FBI Assistant Director Vahid Majidi said yesterday the initial anthrax sample that Ivins took from his Army lab in February 2002 and gave investigators did not meet court-ordered conditions for its preparation and collection.

In a briefing for reporters, Majidi said the sample kept at the FBI lab was destroyed because the bureau believed it might not have been allowed as evidence at trial.

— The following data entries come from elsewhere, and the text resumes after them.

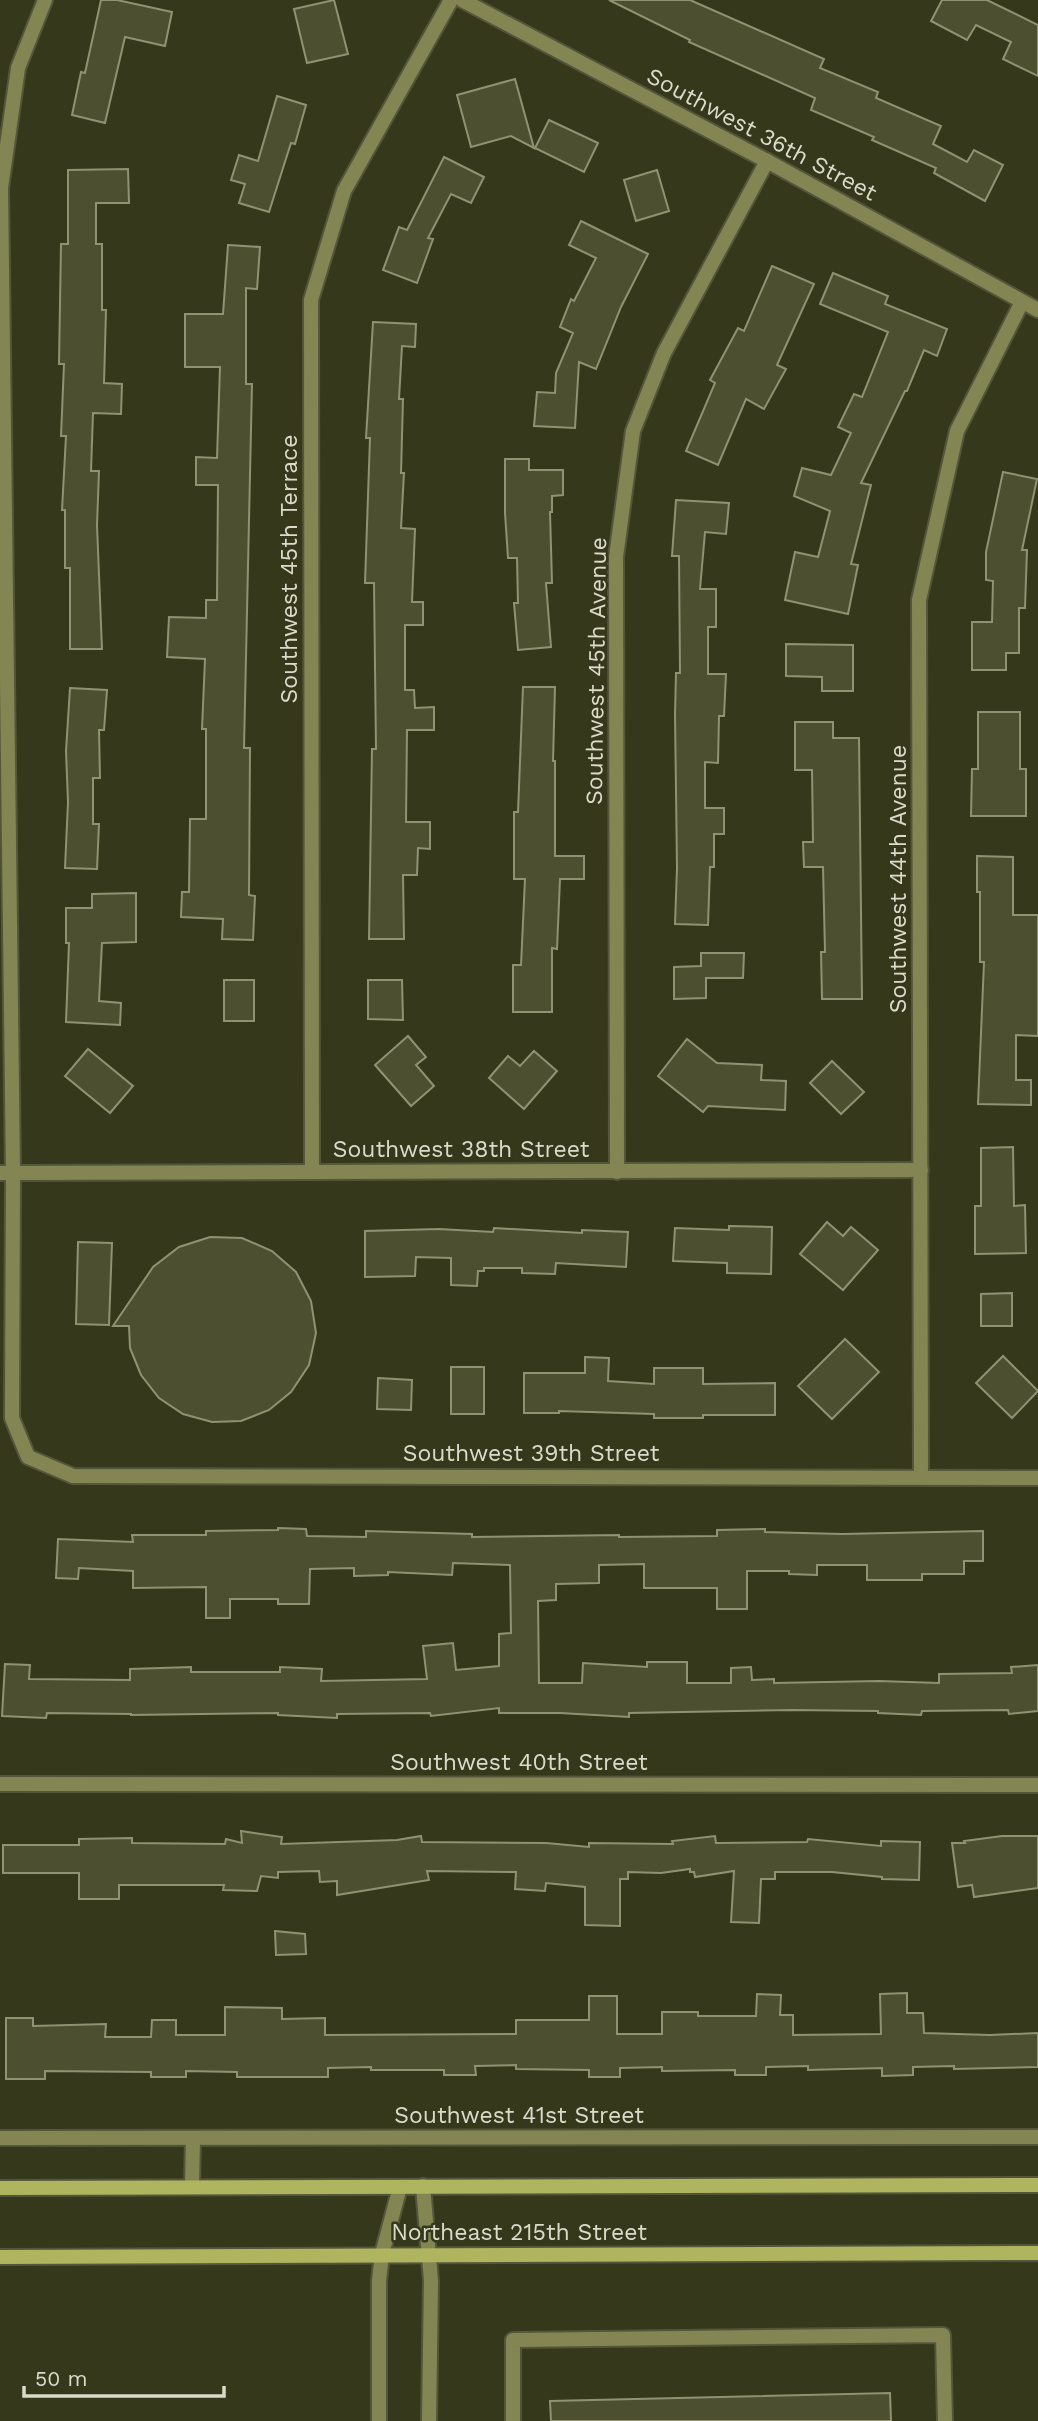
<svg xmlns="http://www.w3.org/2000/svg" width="1038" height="2421" viewBox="0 0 1038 2421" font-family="'Work Sans',sans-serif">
  <rect width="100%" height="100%" fill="#36381b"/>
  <g fill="#4d4f31" stroke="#909272" stroke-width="2">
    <path d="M101 0H117L172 12 165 46 125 37 105 123 72 115 81 72 85 73Z"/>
    <path d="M334 0 348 54 307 63 294 9Z"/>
    <path d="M609 0H690L824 59 820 68 878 92 876 98 941 126 933 144 967 162 974 150 1003 165 985 201 934 173 936 168 872 140 874 137 811 110 815 98 689 42 690 40Z"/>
    <path d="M942 0H987L1038 25V76L1003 59 1011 42 976 25 967 40 931 21Z"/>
    <path d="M515 79 534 148 511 136 471 147 457 95Z"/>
    <path d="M277 96 306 105 295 144 291 143 269 212 239 203 245 184 231 180 239 155 258 161Z"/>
    <path d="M549 120 598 143 584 172 535 148Z"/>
    <path d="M444 157 484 177 471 203 451 194 428 238 433 239 417 283 383 270 399 227 407 230Z"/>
    <path d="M128 169 129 203H96V244H102V310H106L104 383 122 384 121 414 93 413 91 471H99L97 525 102 649H70V568H65V510H62L66 436H61L64 364H59L61 244H68V170Z"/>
    <path d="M657 170 669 211 636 221 624 180Z"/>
    <path d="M581 221 648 254 621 307 596 369 579 362 575 428 534 426 537 392 555 393 556 373 573 333 560 327 571 299 574 301 596 258 569 245Z"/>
    <path d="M228 245 260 247 257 289 246 288V384H252L244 748H250L249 895 255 896 253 940 222 939 223 919 181 917 182 892H189L190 819H206V729H202L205 659 167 657 169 617 206 618V600H217L218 485H196V457L217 458 220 367H185V314H223Z"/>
    <path d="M772 266 814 284 777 365 786 369 764 409 746 399 718 465 686 451 715 383 710 380 738 328 744 331Z"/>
    <path d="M833 273 888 296 885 304 947 329 937 356 924 350 907 391H905L861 483 871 485 851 564 858 565 848 614 785 600 795 552 818 557 830 511 794 496 802 468 831 475 851 433 838 427 854 394 862 397 888 332 820 304Z"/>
    <path d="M373 322 416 324 415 347 402 346 399 399H403L401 473H404L401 528 415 529 412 602H423V625H405V690H414L415 708 434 707V730H407L406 822H430V849L418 848 417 875H403L404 939H369L372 749H376L374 583H365L370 438H366Z"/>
    <path d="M505 459H529V470H563V495L552 496V512H550L552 583H546L551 647 518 650 514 603H518L517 558H508L505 513Z"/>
    <path d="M1003 472 1037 479 1022 550H1027L1025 608H1019V653H1006V670H972V622H992L993 581 986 580V552Z"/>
    <path d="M676 500 729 503 726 534 705 532 700 589H716V627H708V674H726L724 716H719L718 763 705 762V808H724V834H714V867H710L708 925 675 924 677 868 675 714 676 673H680L679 556H672Z"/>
    <path d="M786 644 853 645V691H822V677L786 676Z"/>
    <path d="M523 687H555L553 761H555V856H584V879H560L557 949 552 948V1012H513V965H521L525 879H514V812H518Z"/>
    <path d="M70 688 107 690 104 730H99L100 778H93V824H99L97 869 65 868 68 802 66 751Z"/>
    <path d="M978 712H1020V769H1026V816H971L972 769H978Z"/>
    <path d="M795 722H833V738H859L862 999H822L821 952H825L823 867H804L803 842H813L812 770H795Z"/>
    <path d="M977 856 1013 857V915H1038V1036L1016 1035V1080H1031V1105L978 1104 984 962H980V892H977Z"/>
    <path d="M136 893V942L102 943 99 1001 121 1003 120 1025 66 1022 69 943H66V908H92V894Z"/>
    <path d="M701 953H744L743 978H706V998L674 999V967L701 966Z"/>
    <rect x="224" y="980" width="30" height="41"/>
    <path d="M368 980H402L403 1020 368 1019Z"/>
    <path d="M408 1036 426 1057 416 1065 434 1086 411 1106 375 1065Z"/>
    <path d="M687 1039 717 1063 762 1065 761 1080 786 1081 785 1110 708 1106 703 1112 658 1076Z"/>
    <path d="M88 1049 133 1086 110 1113 65 1076Z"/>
    <path d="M534 1051 557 1071 524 1109 489 1078 508 1056 520 1066Z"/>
    <path d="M832 1061 864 1092 841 1114 810 1083Z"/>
    <path d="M1013 1147 1014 1206 1025 1205 1026 1253 975 1254V1206H981V1148Z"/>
    <path d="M827 1222 843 1236 851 1227 878 1250 843 1290 800 1254Z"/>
    <path d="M729 1226 772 1227 771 1274 727 1273V1263L673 1261 675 1228 729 1230Z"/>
    <path d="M494 1228 582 1233V1230L628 1232 626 1267 556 1263 555 1274 522 1273V1268H484V1271H478L477 1286 451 1285V1258L416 1257 415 1276 365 1277V1231L439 1229 493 1232Z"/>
    <path d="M210 1237 242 1238 272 1251 296 1272 311 1301 316 1333 309 1365 291 1392 269 1410 241 1421 212 1422 183 1414 159 1398 141 1375 130 1348 129 1326H113L153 1267 179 1247Z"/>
    <path d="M78 1242 112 1243 109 1325 76 1324Z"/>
    <path d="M1012 1293V1326H981V1294Z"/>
    <path d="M845 1339 879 1372 832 1419 798 1386Z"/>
    <path d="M1003 1356 1038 1391 1012 1418 976 1383Z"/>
    <path d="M585 1357 609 1358 608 1381 654 1384V1368H703V1384L775 1383V1415H703V1418H654V1414L559 1411V1413H524V1373H585Z"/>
    <rect x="451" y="1367" width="33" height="47"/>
    <path d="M378 1378 412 1380 411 1410 377 1409Z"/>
    <path d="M278 1528 306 1529 307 1536 366 1537V1531L472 1534V1537L619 1535V1537L717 1536V1530L765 1529V1532L842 1534 983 1531V1561H964V1574H922V1580H867V1565H817V1575L789 1574V1571H747V1609H717V1588H644V1564L599 1565V1583L556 1584V1600L538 1601 539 1683H582L583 1663 647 1667V1662H687V1683H731V1668L751 1667 752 1680 774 1679V1683L879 1681 939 1683V1674L1012 1673 1011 1667 1038 1665V1711L1009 1714 1008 1710 922 1711 921 1715 878 1713V1711L792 1710 629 1713V1717L560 1713H499V1708L431 1716 430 1713 337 1714V1718L278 1715V1713L131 1715V1714L47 1713 46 1718 2 1716 5 1664 30 1665 29 1679 130 1680V1669L191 1667V1672H280V1667L322 1669 321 1681 427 1679 423 1646 453 1643 456 1670 499 1666V1634L511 1633 510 1565 453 1563 452 1575 388 1572V1575L354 1576V1568L310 1569 309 1604H278V1599H230V1618H206V1587L133 1588V1571L79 1568 78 1579 56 1578 58 1539 133 1542 132 1535H206V1531L278 1530Z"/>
    <path d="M241 1831 282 1837 281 1844 397 1840 421 1836 422 1842 546 1843 589 1847V1843L673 1844 672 1841 715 1836 716 1843 807 1842 808 1839 881 1846V1841L920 1842 919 1880 882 1879V1877L832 1872H775V1879H761L759 1923 731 1922 734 1871 695 1877 694 1872H690V1869L661 1873 628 1872V1879H620V1926L585 1925V1887L546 1883 545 1891 515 1889 516 1872 427 1871 429 1880 337 1895V1881L320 1882 319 1871 278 1872V1878L261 1876 257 1891 223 1890 224 1885H119V1899H79V1873H3V1845H79V1839L132 1838V1843L225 1844 226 1839 242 1843Z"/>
    <path d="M1002 1836H1038V1888L974 1897 972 1885 958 1887 952 1843H965L964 1841Z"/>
    <path d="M275 1931 305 1934 306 1954 276 1955Z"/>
    <path d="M907 1993V2013H923L924 2033 990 2035 1038 2033V2067L954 2069V2066L913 2067V2075L882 2076V2068L808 2070V2066L766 2067V2075H735V2070L662 2071V2067L620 2068V2077H589V2070L516 2069V2065L475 2066 476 2075H444V2070H371V2067L328 2068V2077H237V2072L186 2071V2077H151V2072L45 2071V2079H6V2018H33V2026L106 2024 105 2037H151L152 2020H176V2035H225V2007L282 2008V2019L325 2018V2035L516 2034V2020H589V1996H617V2034H662V2012H698V2016H756L757 1994 781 1995 780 2015H793V2035L881 2034 880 1994Z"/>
    <path d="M890 2393 891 2421H551L550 2401Z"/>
  </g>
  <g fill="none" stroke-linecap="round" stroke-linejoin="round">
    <defs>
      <g id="lane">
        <path d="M423 2186 431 2281 429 2421"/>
        <path d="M379 2421V2281L382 2254 400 2187"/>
        <path d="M513 2421V2340L943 2335 945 2421"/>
      </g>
      <g id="street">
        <path d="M45 0 18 68 1 188 13 1173 12 1418 28 1457 73 1476 1038 1478"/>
        <path d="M462 0 767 161 1038 310"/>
        <path d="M312 1171 311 300 344 191 451 0"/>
        <path d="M617 1172 616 557 633 431 664 353 767 161"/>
        <path d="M0 1173 921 1170"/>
        <path d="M921 1476 919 600 957 431 1022 302"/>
        <path d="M0 1784 1038 1785"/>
        <path d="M0 2138 1038 2137"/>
        <path d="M192 2186 193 2138"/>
      </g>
      <g id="secondary">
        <path d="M0 2188 1038 2185"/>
        <path d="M0 2257 1038 2253"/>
      </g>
    </defs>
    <use href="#lane" stroke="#54563b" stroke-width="18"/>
    <use href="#street" stroke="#54563b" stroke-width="18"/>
    <use href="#secondary" stroke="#54563b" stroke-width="18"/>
    <use href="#lane" stroke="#838652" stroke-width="14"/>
    <use href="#street" stroke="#838652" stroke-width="14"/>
    <use href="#secondary" stroke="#afb45e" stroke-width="14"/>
  </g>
  <g text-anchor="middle" stroke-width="5" stroke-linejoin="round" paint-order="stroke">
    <g font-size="23" fill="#dadccb" stroke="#36381b">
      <text transform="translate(762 134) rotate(28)" y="8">Southwest 36th Street</text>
      <text transform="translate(289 569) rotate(-90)" y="8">Southwest 45th Terrace</text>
      <text transform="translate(596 671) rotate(-89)" y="8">Southwest 45th Avenue</text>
      <text transform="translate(898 879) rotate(-90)" y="8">Southwest 44th Avenue</text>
      <text x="461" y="1157">Southwest 38th Street</text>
      <text x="531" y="1461">Southwest 39th Street</text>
      <text x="519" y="1770">Southwest 40th Street</text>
      <text x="519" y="2123">Southwest 41st Street</text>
      <text x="519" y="2240">Northeast 215th Street</text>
    </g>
  </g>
  <path d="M24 2386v10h200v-10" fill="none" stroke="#dadccb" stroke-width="3.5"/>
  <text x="35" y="2386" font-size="21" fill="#dadccb" stroke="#36381b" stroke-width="5" paint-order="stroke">50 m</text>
</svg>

The science that let investigators look for tiny genetic mutations in the kind of anthrax used in the attacks was only becoming available around 2004, Majidi said. Not until then did investigators trace strains of genetically-unique anthrax back to Ivins.

As part of a February 2002 subpoena, Ivins gave investigators two samples of the unique anthrax strain known as RMR-1029 that he created in his lab. One went to the FBI lab, where it was destroyed. The other went to the lab of Dr. Paul Keim, a geneticist at Northern Arizona University in Flagstaff, Ariz.

Keim still had his RMR-1029 sample in 2006 when the FBI realized it could match Ivins to two batches of anthrax-laced letters that were mailed in the weeks after the Sept. 11, 2001, terror attacks.

The anthrax letters killed five and sickened 17 after turning up on Capitol Hill, in newsrooms and postal facilities.

Ivins took a fatal dose of acetaminophen last month as prosecutors prepared to indict him for murder.